Justiça concede regime aberto a ex-sócio da Boate Kiss
Mauro Hoffmann usará tornozeleira eletrônica e terá recolhimento noturno após progressão de pena.
Publicado em 13/03/2026 22h01 - Atualizado há 2 dias - 2 min de leitura
A Justiça do Rio Grande do Sul autorizou que Mauro Londero Hoffmann, ex-sócio da Boate Kiss, passe a cumprir pena em regime aberto. Ele foi condenado a 12 anos de prisão pela tragédia que deixou 242 mortos em Santa Maria, na região Central do Rio Grande do Sul, em 2013.
A progressão foi concedida após parecer favorável do Ministério Público, segundo o Tribunal de Justiça do RS. Entre as condições impostas estão uso de tornozeleira eletrônica, recolhimento noturno e autorização para trabalhar durante o dia.
Hoffmann é um dos quatro condenados pelo incêndio na boate. Outro ex-sócio do estabelecimento, Elissandro Spohr, já havia obtido progressão para o regime aberto anteriormente. Luciano Bonilha Leão, ex-produtor musical da banda Gurizada Fandangueira, e Marcelo de Jesus dos Santos, vocalista da banda, também foram condenados.
O incêndio na Boate Kiss ocorreu em 27 de janeiro de 2013, durante uma festa universitária em Santa Maria. O fogo começou quando um artefato pirotécnico usado pela banda que se apresentava no palco atingiu o revestimento acústico do teto, provocando rápida propagação das chamas e liberando fumaça tóxica.
A maioria das vítimas morreu por inalação de gases tóxicos, e outras 636 pessoas ficaram feridas. As investigações apontaram diversas irregularidades no local, como uso de material inflamável, superlotação e falhas nas saídas de emergência.

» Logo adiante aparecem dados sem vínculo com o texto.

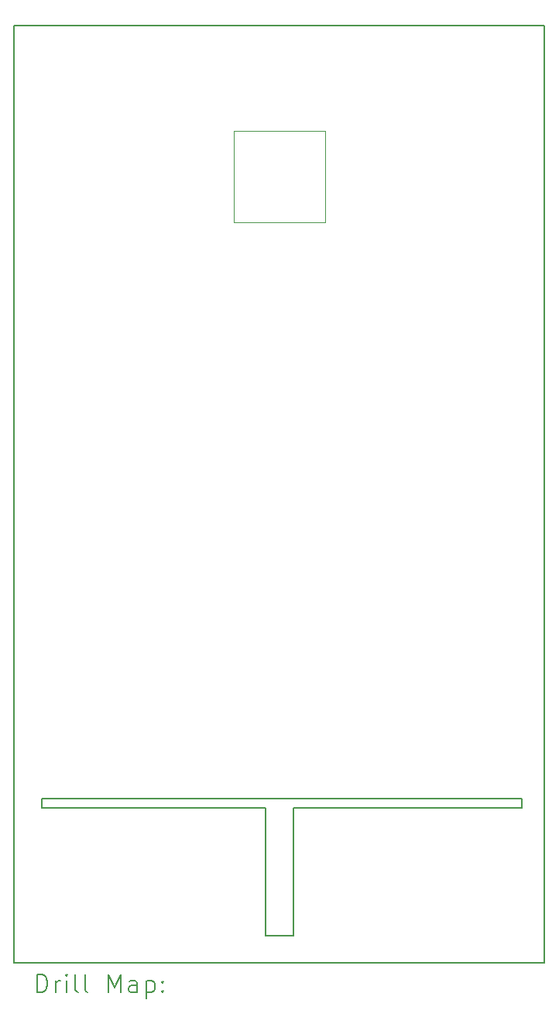
<source format=gbr>
%TF.GenerationSoftware,KiCad,Pcbnew,7.0.7*%
%TF.CreationDate,2023-11-24T19:35:17-07:00*%
%TF.ProjectId,mouse,6d6f7573-652e-46b6-9963-61645f706362,rev?*%
%TF.SameCoordinates,Original*%
%TF.FileFunction,Drillmap*%
%TF.FilePolarity,Positive*%
%FSLAX45Y45*%
G04 Gerber Fmt 4.5, Leading zero omitted, Abs format (unit mm)*
G04 Created by KiCad (PCBNEW 7.0.7) date 2023-11-24 19:35:17*
%MOMM*%
%LPD*%
G01*
G04 APERTURE LIST*
%ADD10C,0.100000*%
%ADD11C,0.200000*%
G04 APERTURE END LIST*
D10*
X7120000Y-3195000D02*
X8120000Y-3195000D01*
X8120000Y-4195000D01*
X7120000Y-4195000D01*
X7120000Y-3195000D01*
D11*
X10270000Y-10595000D02*
X7770000Y-10595000D01*
X7770000Y-11995000D01*
X7470000Y-11995000D01*
X7470000Y-10595000D01*
X5020000Y-10595000D01*
X5020000Y-10495000D01*
X7370000Y-10495000D01*
X10270000Y-10495000D01*
X10270000Y-10595000D01*
X4720000Y-2045000D02*
X10520000Y-2045000D01*
X10520000Y-12295000D01*
X4720000Y-12295000D01*
X4720000Y-2045000D01*
X4970777Y-12616484D02*
X4970777Y-12416484D01*
X4970777Y-12416484D02*
X5018396Y-12416484D01*
X5018396Y-12416484D02*
X5046967Y-12426008D01*
X5046967Y-12426008D02*
X5066015Y-12445055D01*
X5066015Y-12445055D02*
X5075539Y-12464103D01*
X5075539Y-12464103D02*
X5085063Y-12502198D01*
X5085063Y-12502198D02*
X5085063Y-12530769D01*
X5085063Y-12530769D02*
X5075539Y-12568865D01*
X5075539Y-12568865D02*
X5066015Y-12587912D01*
X5066015Y-12587912D02*
X5046967Y-12606960D01*
X5046967Y-12606960D02*
X5018396Y-12616484D01*
X5018396Y-12616484D02*
X4970777Y-12616484D01*
X5170777Y-12616484D02*
X5170777Y-12483150D01*
X5170777Y-12521246D02*
X5180301Y-12502198D01*
X5180301Y-12502198D02*
X5189824Y-12492674D01*
X5189824Y-12492674D02*
X5208872Y-12483150D01*
X5208872Y-12483150D02*
X5227920Y-12483150D01*
X5294586Y-12616484D02*
X5294586Y-12483150D01*
X5294586Y-12416484D02*
X5285063Y-12426008D01*
X5285063Y-12426008D02*
X5294586Y-12435531D01*
X5294586Y-12435531D02*
X5304110Y-12426008D01*
X5304110Y-12426008D02*
X5294586Y-12416484D01*
X5294586Y-12416484D02*
X5294586Y-12435531D01*
X5418396Y-12616484D02*
X5399348Y-12606960D01*
X5399348Y-12606960D02*
X5389824Y-12587912D01*
X5389824Y-12587912D02*
X5389824Y-12416484D01*
X5523158Y-12616484D02*
X5504110Y-12606960D01*
X5504110Y-12606960D02*
X5494586Y-12587912D01*
X5494586Y-12587912D02*
X5494586Y-12416484D01*
X5751729Y-12616484D02*
X5751729Y-12416484D01*
X5751729Y-12416484D02*
X5818396Y-12559341D01*
X5818396Y-12559341D02*
X5885062Y-12416484D01*
X5885062Y-12416484D02*
X5885062Y-12616484D01*
X6066015Y-12616484D02*
X6066015Y-12511722D01*
X6066015Y-12511722D02*
X6056491Y-12492674D01*
X6056491Y-12492674D02*
X6037443Y-12483150D01*
X6037443Y-12483150D02*
X5999348Y-12483150D01*
X5999348Y-12483150D02*
X5980301Y-12492674D01*
X6066015Y-12606960D02*
X6046967Y-12616484D01*
X6046967Y-12616484D02*
X5999348Y-12616484D01*
X5999348Y-12616484D02*
X5980301Y-12606960D01*
X5980301Y-12606960D02*
X5970777Y-12587912D01*
X5970777Y-12587912D02*
X5970777Y-12568865D01*
X5970777Y-12568865D02*
X5980301Y-12549817D01*
X5980301Y-12549817D02*
X5999348Y-12540293D01*
X5999348Y-12540293D02*
X6046967Y-12540293D01*
X6046967Y-12540293D02*
X6066015Y-12530769D01*
X6161253Y-12483150D02*
X6161253Y-12683150D01*
X6161253Y-12492674D02*
X6180301Y-12483150D01*
X6180301Y-12483150D02*
X6218396Y-12483150D01*
X6218396Y-12483150D02*
X6237443Y-12492674D01*
X6237443Y-12492674D02*
X6246967Y-12502198D01*
X6246967Y-12502198D02*
X6256491Y-12521246D01*
X6256491Y-12521246D02*
X6256491Y-12578388D01*
X6256491Y-12578388D02*
X6246967Y-12597436D01*
X6246967Y-12597436D02*
X6237443Y-12606960D01*
X6237443Y-12606960D02*
X6218396Y-12616484D01*
X6218396Y-12616484D02*
X6180301Y-12616484D01*
X6180301Y-12616484D02*
X6161253Y-12606960D01*
X6342205Y-12597436D02*
X6351729Y-12606960D01*
X6351729Y-12606960D02*
X6342205Y-12616484D01*
X6342205Y-12616484D02*
X6332682Y-12606960D01*
X6332682Y-12606960D02*
X6342205Y-12597436D01*
X6342205Y-12597436D02*
X6342205Y-12616484D01*
X6342205Y-12492674D02*
X6351729Y-12502198D01*
X6351729Y-12502198D02*
X6342205Y-12511722D01*
X6342205Y-12511722D02*
X6332682Y-12502198D01*
X6332682Y-12502198D02*
X6342205Y-12492674D01*
X6342205Y-12492674D02*
X6342205Y-12511722D01*
M02*

</source>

Vocalista recebeu liberdade condicional
O vocalista da Gurizada Fandangueira, Marcelo de Jesus dos Santos, recebeu liberdade condicional nesta sexta-feira (13). Ele cumpria pena em regime aberto desde dezembro de 2025.

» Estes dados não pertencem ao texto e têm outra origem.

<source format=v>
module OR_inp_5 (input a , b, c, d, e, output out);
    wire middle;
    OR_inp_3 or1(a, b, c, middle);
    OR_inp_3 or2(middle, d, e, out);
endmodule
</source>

A decisão foi tomada oela Vara de Execução Criminal Regional de Santa Maria, que considerou o histórico prisional sem faltas disciplinares e o cumprimento regular das condições impostas durante a execução da pena.
Na decisão, a juíza Bárbara Mendes de Sant’Anna ressaltou que a concessão do benefício não representa liberdade plena, mas Marcelo deixa de usar tornozeleira eletrônica.